/news/politics

Les couteaux volent bas à l’Assemblée nationale

Marc-André Gagnon | Journal de Québec

Attaques, insultes, propos contraires au règlement : les couteaux volent bas à l’Assemblée nationale, en cette fin de session parlementaire marquée par l’aggravation du bilan de la pandémie au Québec.

• À lire aussi: Pas de rassemblements durant les Fêtes

• À lire aussi: Le gouvernement ne remplit pas sa part du «contrat moral», selon QS

Péquistes et libéraux ont débuté la journée, jeudi matin, en s’attaquant au premier ministre François Legault, qui dans une entrevue accordée à «L’Actualité», s’est accordé une note parfaite pour sa gestion de la pandémie. 

«Avez-vous fait une erreur ? Quelque chose que vous aimeriez refaire différemment», lui a demandé le journaliste du magazine. «Non, je n’en vois pas», a rétorqué M. Legault. 

«Je pense que c'est insultant et c'est particulièrement prétentieux», a réagi en point de presse le chef parlementaire du Parti québécois, Pascal Bérubé. 

«Trumpian», a commenté de son côté le député libéral Gregory Kelley, sur Twitter. Il a finalement retiré son message. «Désolé», a dit le député de Jacques-Cartier en s’adressant à François Legault. 

Legault se déchaîne contre Derraji   

L’heure de la revanche n’a pas tardé à sonner, aussitôt la période des questions commencée. 

Invité par la cheffe de l’opposition officielle, Dominique Anglade, à reconnaitre que le dévoilement hâtif de son plan de Noël était « une erreur », le premier ministre s’est déchaîné contre le député libéral, Monsef Derraji. 

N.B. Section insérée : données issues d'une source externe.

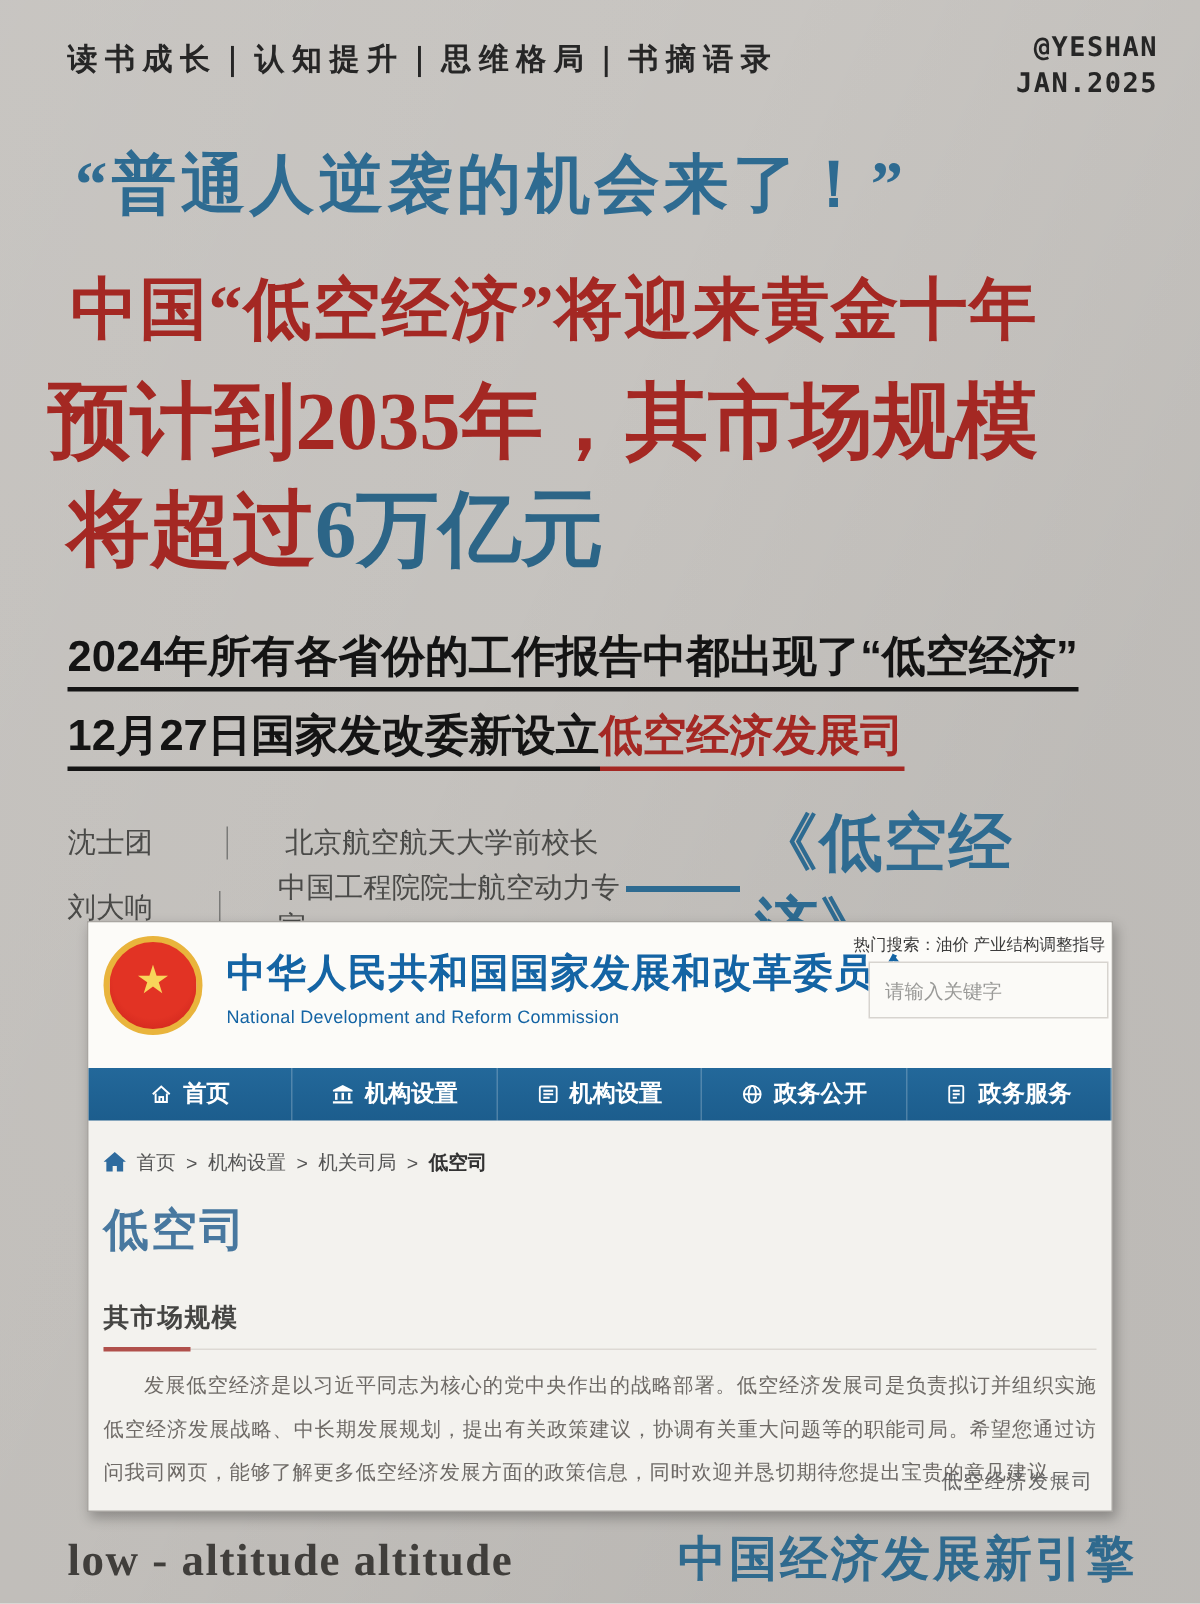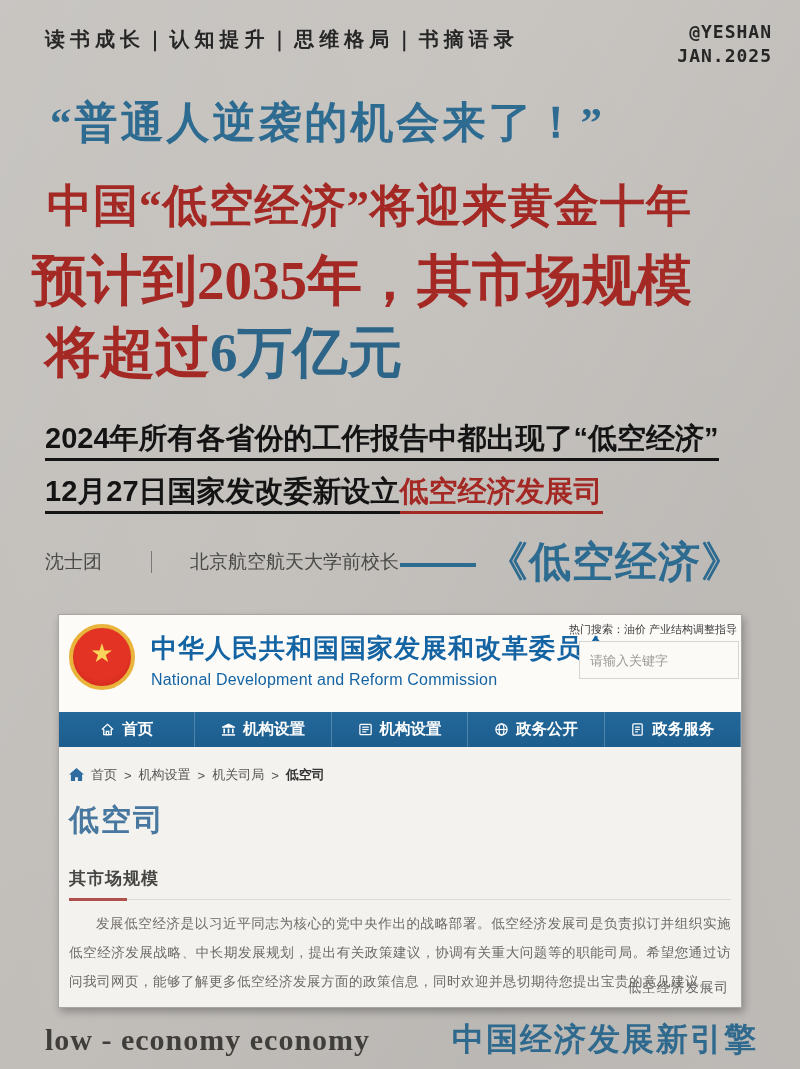--- a/index.html
+++ b/index.html
@@ -120,6 +120,11 @@
         <span class="vbar"></span>
         <span>北京航空航天大学前校长</span>
       </div>
+      <div class="expert">
+        <span class="name">刘大响</span>
+        <span class="vbar"></span>
+        <span>中国工程院院士航空动力专家</span>
+      </div>
     </div>
     <div class="bookref">
       <span class="dash">——</span>

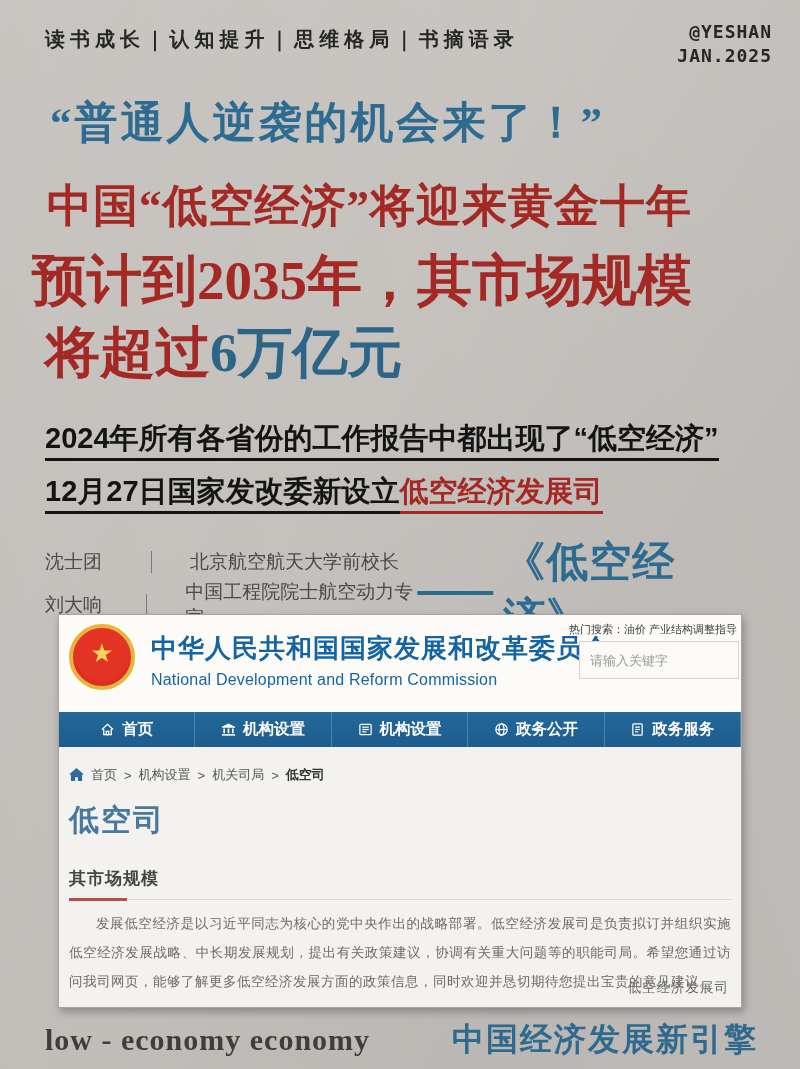--- a/index.html
+++ b/index.html
@@ -57,7 +57,7 @@
   .emblem .star { color:#f8d55a; font-size:26px; line-height:1; margin-top:-8px; }
   .org { position:absolute; left:92px; top:16px; color:#1464a4; }
   .org-cn { font-size:26px; font-weight:bold; letter-spacing:1px; }
-  .org-en { font-size:16px; margin-top:5px; letter-spacing:.2px; }
+  .org-en { font-size:12px; margin-top:5px; letter-spacing:.2px; }
   .hot-search { position:absolute; top:7px; right:4px; font-size:11px; color:#3c3c3c; white-space:nowrap; }
   .search-box { position:absolute; top:26px; right:2px; width:160px; height:38px;
     background:#fbfaf7; border:1px solid #d7d4cf; font-size:13px; color:#999; padding:0 10px;

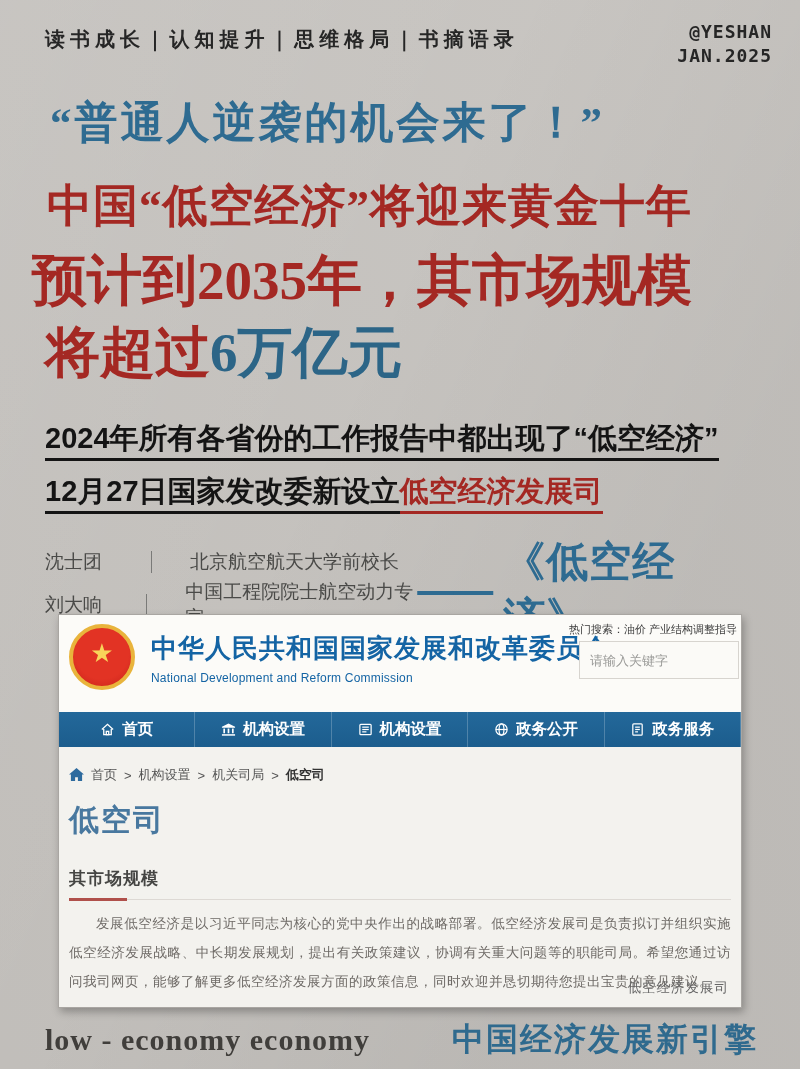--- a/index.html
+++ b/index.html
@@ -220,7 +220,7 @@
   </div>
 
   <div class="bottom-bar">
-    <div class="foot-en">low - economy economy</div>
+    <div class="foot-en">low - altitude altitude</div>
     <div class="foot-cn">中国经济发展新引擎</div>
   </div>
 

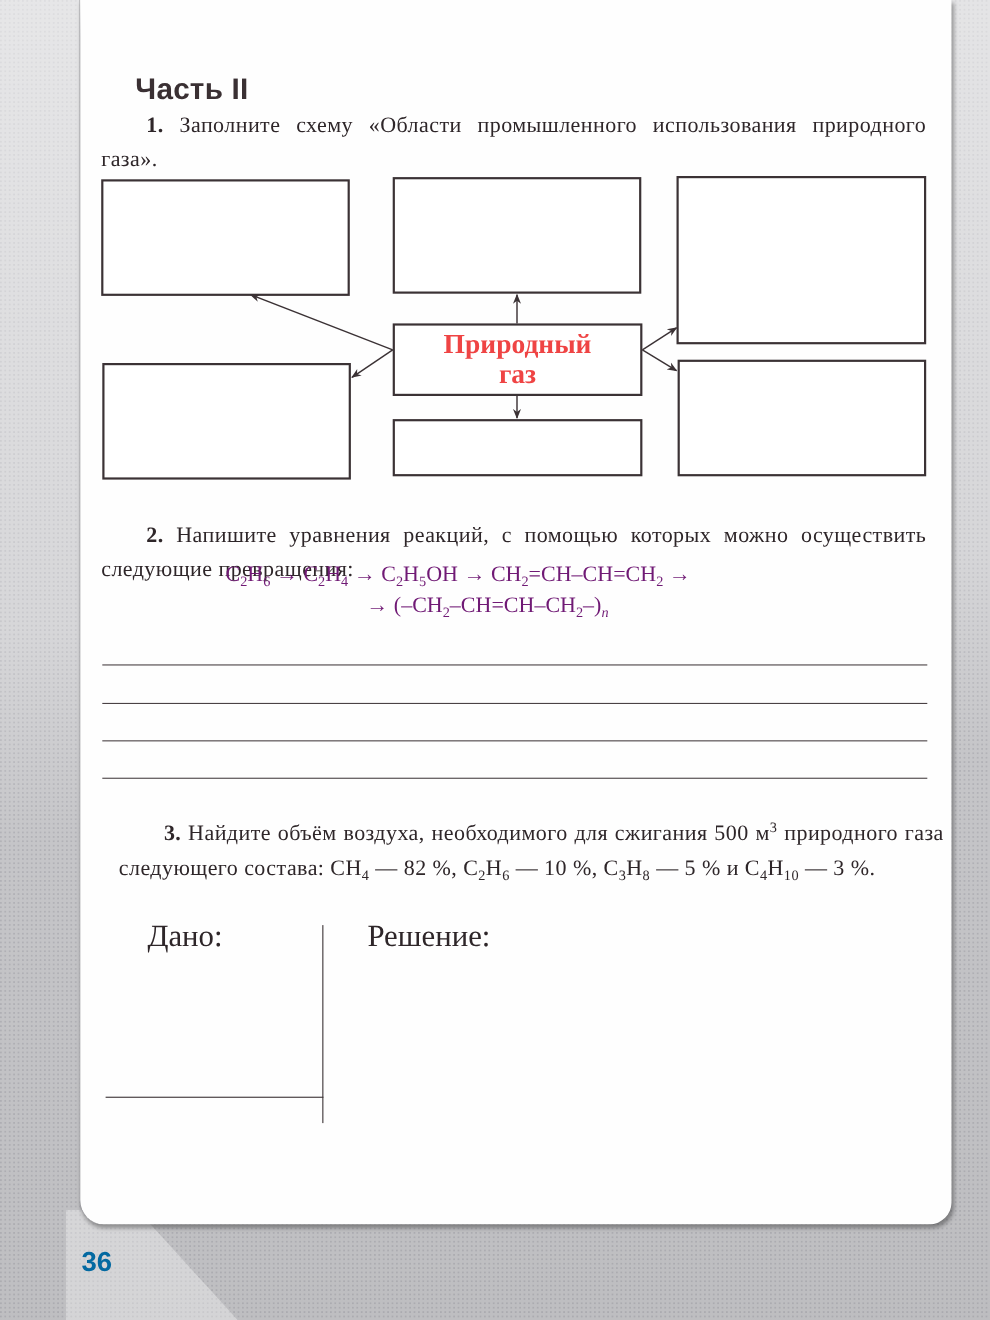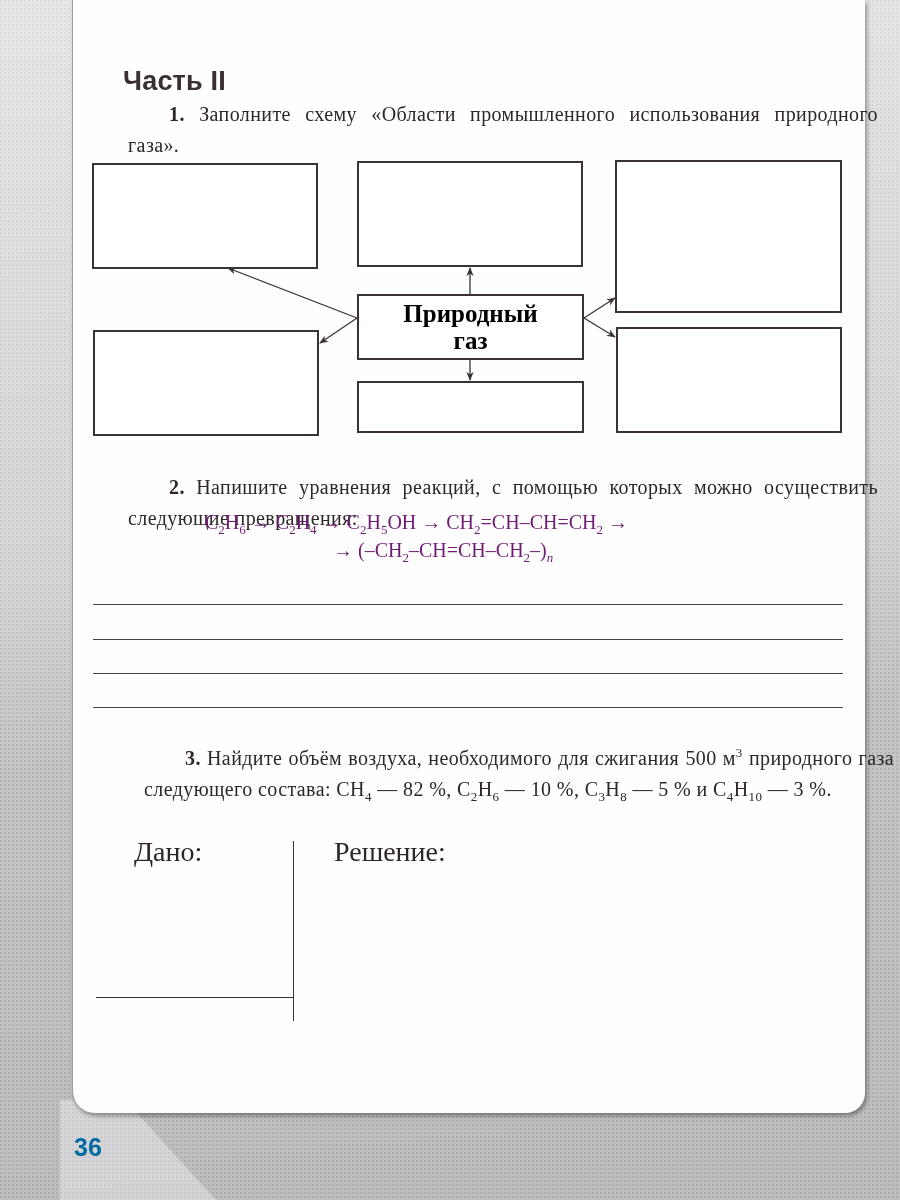--- a/index.html
+++ b/index.html
@@ -37,7 +37,6 @@
     font-family: "Liberation Serif", serif; font-size: 20px; line-height: 31px;
     color: #2e2629; text-align: justify; text-align-last: left;
     letter-spacing: 0.4px;
-    margin-left: 36px;
   }
   .para .num { font-weight: bold; }
   .indent { text-indent: 41px; }

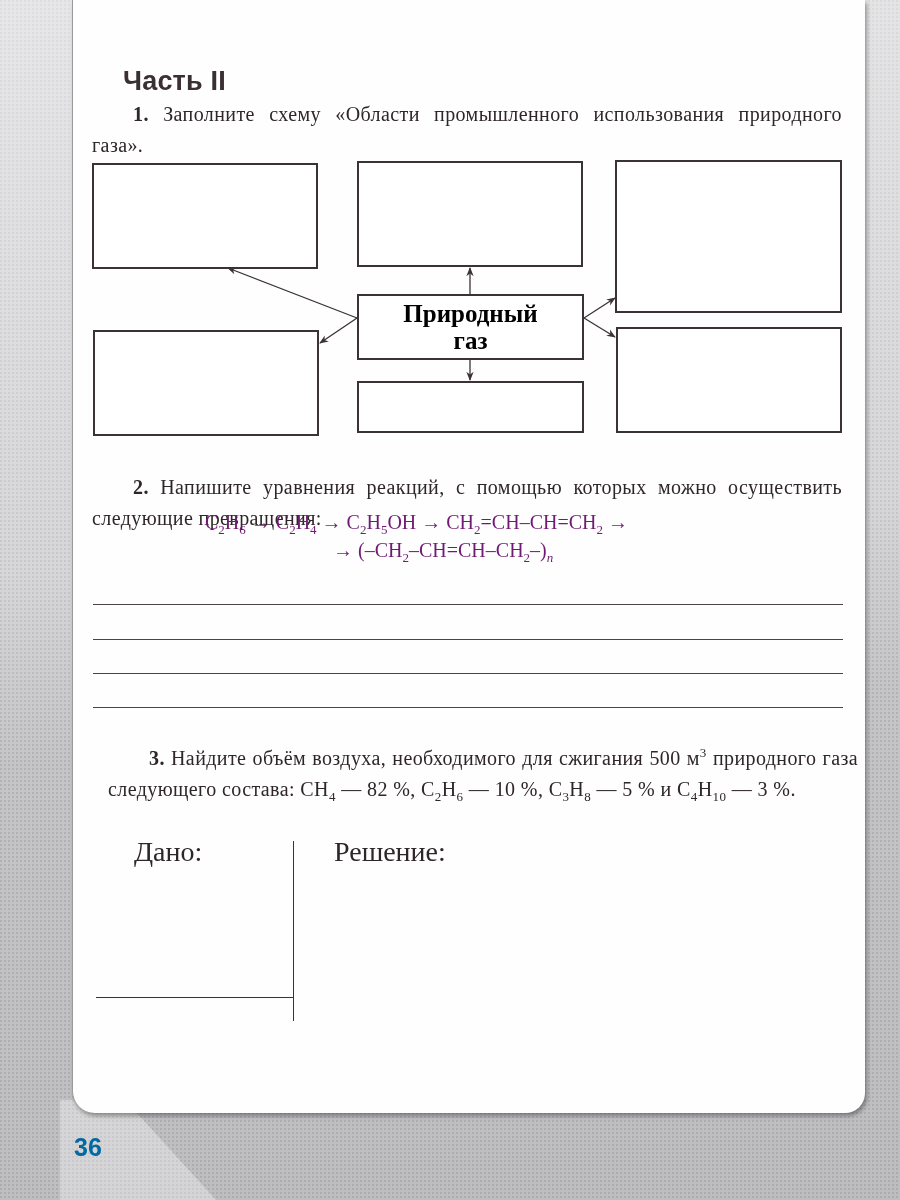--- a/index.html
+++ b/index.html
@@ -47,7 +47,7 @@
   .center-box {
     display: flex; align-items: center; justify-content: center; text-align: center;
     font-family: "Liberation Serif", serif; font-weight: bold; font-size: 25px;
-    line-height: 27px; color: #000000;
+    line-height: 27px; color: #ef4444;
   }
   svg.arrows { position: absolute; left: 0; top: 0; width: 900px; height: 1200px; pointer-events: none; }
   .formula {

À l’instar de sa ministre déléguée Marie-Ève Proulx, la semaine dernière (et qui s’est excusée et qui a «retiré ses propos» depuis), M. Legault a reproché à M. Derraji d’avoir laissé entendre, au micro de Jeff Fillion, que les règles sanitaires sont trop sévères et qu’elles nuisent aux PME. 

«Le député de Nelligan dit à Jeff Fillion dit qu'on devrait étendre le contrat moral aux restaurants. Est-ce qu'elle est d'accord avec ça», a répliqué M. Legault à la cheffe libérale. 

«Cheap!» disent les libéraux   

Le premier ministre en a rajouté une couche, en rapportant que M. Derraji a participé, il y a deux semaines, à un Facebook Live avec le groupe « Entrepreneurs en action du Québec », qui conteste maintenant le bien-fondé des mesures sanitaires devant la justice. 

«C'est irresponsable, c'est un manque de maturité», a lancé M. Legault, avant de retirer ses propos à la demande du président de l’Assemblée nationale, François Paradis. 

«Cheap!», ont aussitôt pesté les libéraux, de l’autre côté de la chambre. 

«Si le premier ministre souhaite faire de la diversion, je vais le laisser faire de la diversion», a déploré Mme Anglade, en rappelant que le Québec a enregistré un nouveau record mercredi avec 1514 nouveaux cas d’infection.

Le chef parlementaire péquiste n’a pas été épargné par le premier ministre. «Je trouve que le chef parlementaire du Parti québécois commence à ressembler au député de Nelligan», a dit M. Legault, lorsque M. Bérubé lui a demandé s’il avait «le courage» de répéter en chambre qu’il n’a pas commis d’erreur depuis le début de la pandémie. 

«Depuis neuf mois, il n'y a pas un soir, pas une nuit où je me suis dit : Est-ce que j'aurais dû prendre une autre décision? [...] Je pense qu'on peut être fiers de ce qu'on a fait dans des conditions très difficiles», s’est défendu le chef caquiste.

«Je ne me donne pas une note parfaite pour la gestion de la crise», a tenu à rectifier M. Legault lors du point de presse de 13h00. 

«Je ne suis pas le genre de gars à penser que je suis parfait, a-t-il ajouté. [...] Si c'était à refaire, je n'ouvrirais pas la porte à deux jours de rassemblements à Noël.»